Saturday, September 4, 2021

Yellow Buses and Redundant Transit, Updating Historic Survey in Grant - Bits

On the front page this week was a national story about problems with the yellow bus system.

The story wasn't specifically focused on 24J, but they are not immune to the trends, and we've already seen Cherriots announce some service reductions at the very time time they are trying to roll out new Sunday service. There's also a story in Eugene Weekly about Lane Transit having difficulty recruiting new drivers and retaining existing drivers. There are multiple factors in play, some very immediate, others more structural and longer-term.

The problems are a small crisis that also represent an opportunity.

We should rethink the redundancy in yellow bus service and transit service. If Cherriots and the School District weren't both running bus systems, we might be able to reallocate resources away from the duplication and actually serve more people in total. Maybe elementary schools still need some kind of yellow bus service, but students in middle school and high school could use Cherriots for many trips. We should think about shifting funding to a universal youth pass and to enhanced routes and frequency for bus lines near schools or other destinations serving youth.

Exclusionary impulses

In the City Manager's update from August 17th, there was a small bit about the Grant Neighborhood.

I have signed an agreement for a reconnaissance-level survey and National Registry of Historic Places Eligibility update for the Grant Neighborhood. The consultant will resurvey 120 parcels and update the existing state database. A report will be produced for the Historic Landmarks Commission.

This is likely a response to the German Baptist Church project and the zoning fight there as well as changes envisioned in Our Salem. 

Increasingly, historic designation is a tool for exclusionary ends and a way to avoid change. Several neighborhoods in Portland have sought this end-run around new zoning. From Willamette Week in 2017 on the Laurelhurst neighborhood in Portland:

Critics charge that by trying to save Laurelhurst from the wrecking ball, its residents are in fact erecting a wall to keep out newcomers, renters and people of modest means—making Laurelhurst an oasis of money in the midst of a housing shortage.

Former Metro Councilor Robert Liberty, who once headed 1000 Friends of Oregon, perhaps the state's leading land-use advocate, says Laurelhurst's agenda is contrary to that of progressive politics.

"The consequence [of seeking a historic designation] is pretty clear: It isolates those neighborhoods from shared responsibilities to be a more welcoming community and to accommodate the housing that's needed," Liberty says.

The details are not always the same from neighborhood to neighborhood, and city to city, and what might be the case in Laurelhurst is not exactly the situation in Grant, but as we change direct zoning laws in explicit ways to mitigate our housing crisis, using the indirect zoning of historic districts for exclusionary ends is increasingly attractive - and ostensibly a little virtuous even, because "history." But the real history of a city is change, not stasis.

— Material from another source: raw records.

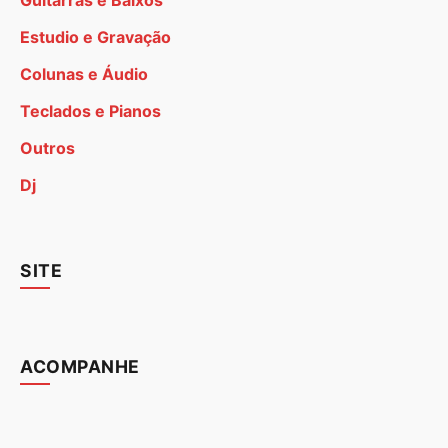
Guitarras e Baixos
Estudio e Gravação
Colunas e Áudio
Teclados e Pianos
Outros
Dj
SITE
ACOMPANHE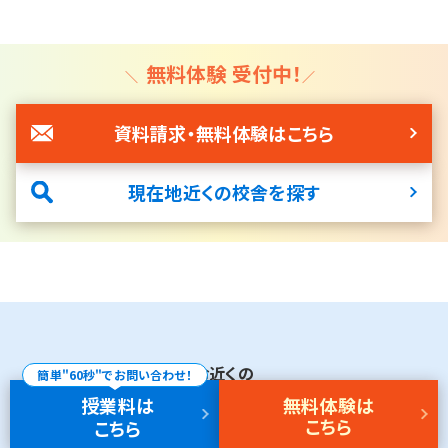
無料体験 受付中！
資料請求・無料体験はこちら
現在地近くの校舎を探す
お近くの
簡単"60秒"でお問い合わせ！
湘南ゼミナールを探す
授業料
は
無料体験
は
こちら
こちら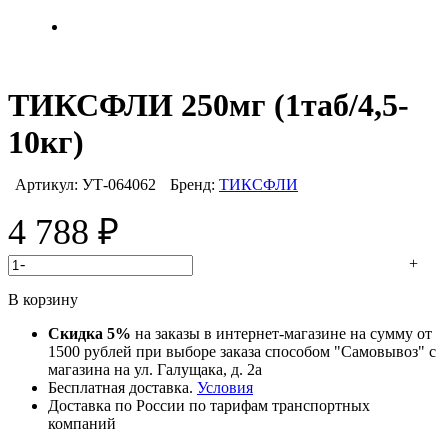
ТИКСФЛИ 250мг (1таб/4,5-
10кг)
Артикул:
УТ-064062
Бренд:
ТИКСФЛИ
4 788
₽
-
+
В корзину
Скидка 5%
на заказы в интернет-магазине на сумму от
1500 рублей при выборе заказа способом "Самовывоз" с
магазина на ул. Галущака, д. 2а
Бесплатная доставка.
Условия
Доставка по России по тарифам транспортных
компаний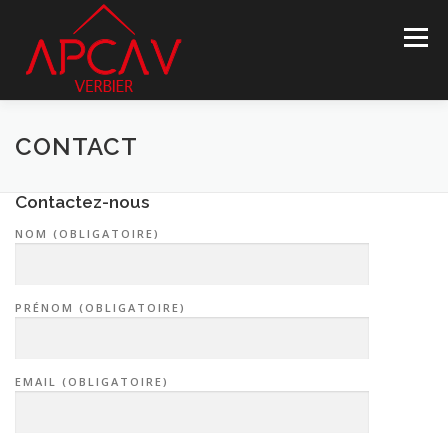
Aller
au
Menu
contenu
ASSOCIATION
INFOS PROPRIÉTÉS
NOUVELLES
CONTACT
Contactez-nous
DEVENEZ MEMBRE
PARTENAIRES
CONTACT
NOM (OBLIGATOIRE)
LANGUE :
PRÉNOM (OBLIGATOIRE)
EMAIL (OBLIGATOIRE)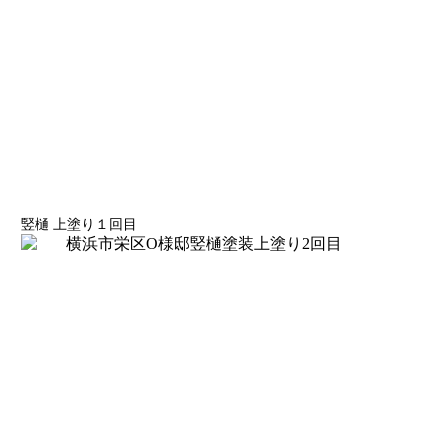
竪樋 上塗り１回目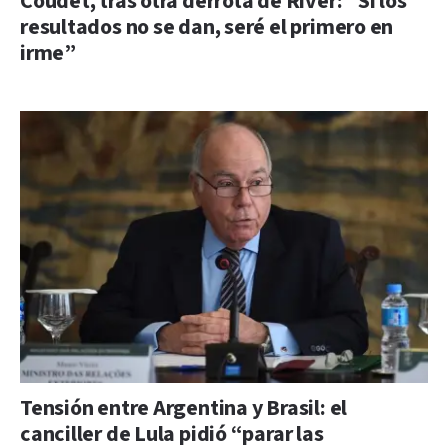
Coudet, tras otra derrota de River: “Si los
resultados no se dan, seré el primero en
irme”
Tensión entre Argentina y Brasil: el
canciller de Lula pidió “parar las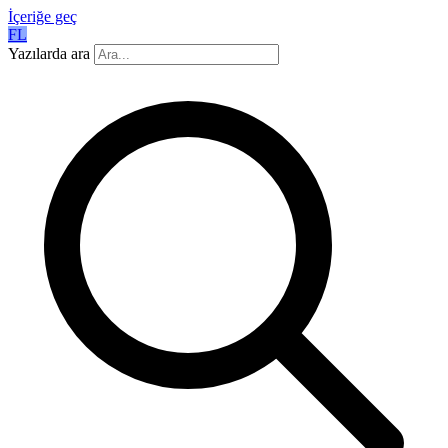
İçeriğe geç
FL
Yazılarda ara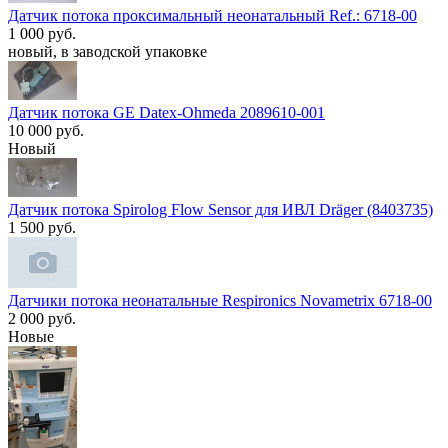
Датчик потока проксимальный неонатальный Ref.: 6718-00
1 000 руб.
новый, в заводской упаковке
Датчик потока GE Datex-Ohmeda 2089610-001
10 000 руб.
Новый
Датчик потока Spirolog Flow Sensor для ИВЛ Dräger (8403735)
1 500 руб.
Датчики потока неонатальные Respironics Novametrix 6718-00
2 000 руб.
Новые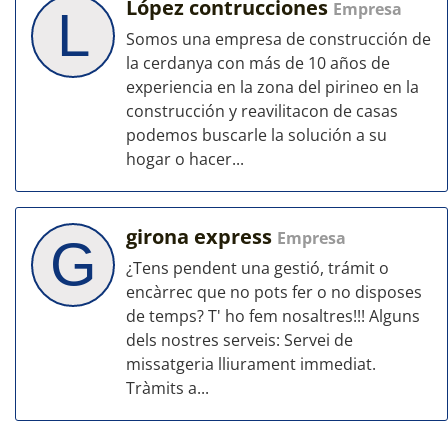
López contrucciones
Empresa
L
Somos una empresa de construcción de
la cerdanya con más de 10 años de
experiencia en la zona del pirineo en la
construcción y reavilitacon de casas
podemos buscarle la solución a su
hogar o hacer...
girona express
Empresa
G
¿Tens pendent una gestió, trámit o
encàrrec que no pots fer o no disposes
de temps? T' ho fem nosaltres!!! Alguns
dels nostres serveis: Servei de
missatgeria lliurament immediat.
Tràmits a...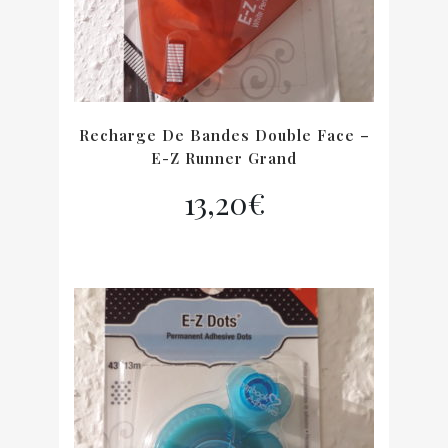
Recharge De Bandes Double Face –
E-Z Runner Grand
13,20
€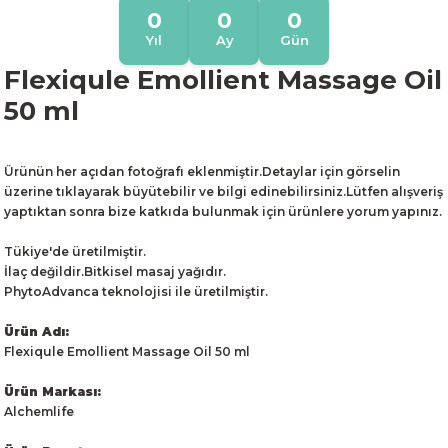
0
0
0
Yıl
Ay
Gün
Flexiqule Emollient Massage Oil
50 ml
Ürünün her açıdan fotoğrafı eklenmiştir.Detaylar için görselin
üzerine tıklayarak büyütebilir ve bilgi edinebilirsiniz.Lütfen alışveriş
yaptıktan sonra bize katkıda bulunmak için ürünlere yorum yapınız.
Tükiye'de üretilmiştir.
İlaç değildir.Bitkisel masaj yağıdır.
PhytoAdvanca teknolojisi ile üretilmiştir.
Ürün Adı:
Flexiqule Emollient Massage Oil 50 ml
Ürün Markası:
Alchemlife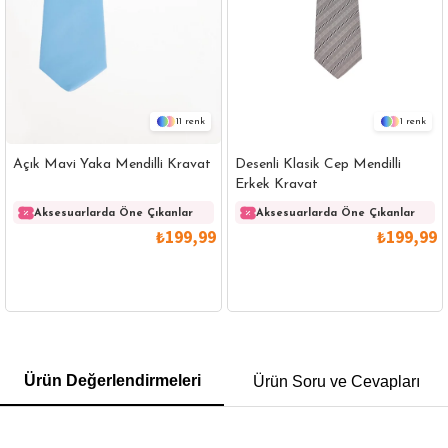
11
1
Açık Mavi Yaka Mendilli Kravat
Desenli Klasik Cep Mendilli
Erkek Kravat
Aksesuarlarda Öne Çıkanlar
Aksesuarlarda Öne Çıkanlar
₺199,99
₺199,99
GÖMLEK
SWEATSHIRT
TRİKO
TSHIRT
Ürün Değerlendirmeleri
Ürün Soru ve Cevapları
POLO YAKA T-SHIRT
KEMER
BOXER
SLİM FİT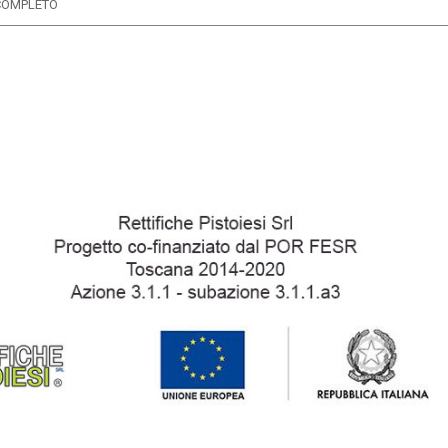
COMPLETO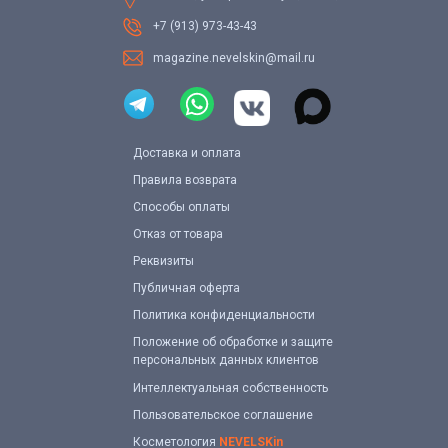
+7 (913) 973-43-43
magazine.nevelskin@mail.ru
Доставка и оплата
Правила возврата
Способы оплаты
Отказ от товара
Реквизиты
Публичная оферта
Политика конфиденциальности
Положение об обработке и защите
персональных данных клиентов
Интеллектуальная собственность
Пользовательское соглашение
Косметология
NEVELSKin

This will be something to watch in Grant and other close-in neighborhoods. Because they are embedded in the older streetcar grid, and are our most walkable neighborhoods, they offer the greatest proximity to urban goods, and we should want to share these goods more widely.

For more on tensions with our Historic Preservation framework

And background on history of Salem zoning

And as trivia on our autoism, here's a note from 100 years ago on building more housing for cars than housing for people. "Last year [in 1920] we housed 20 per cent more autos than we did families....We are going to keep the paint bright on [Tin] Lizzie even if the baby has to sleep with the dog."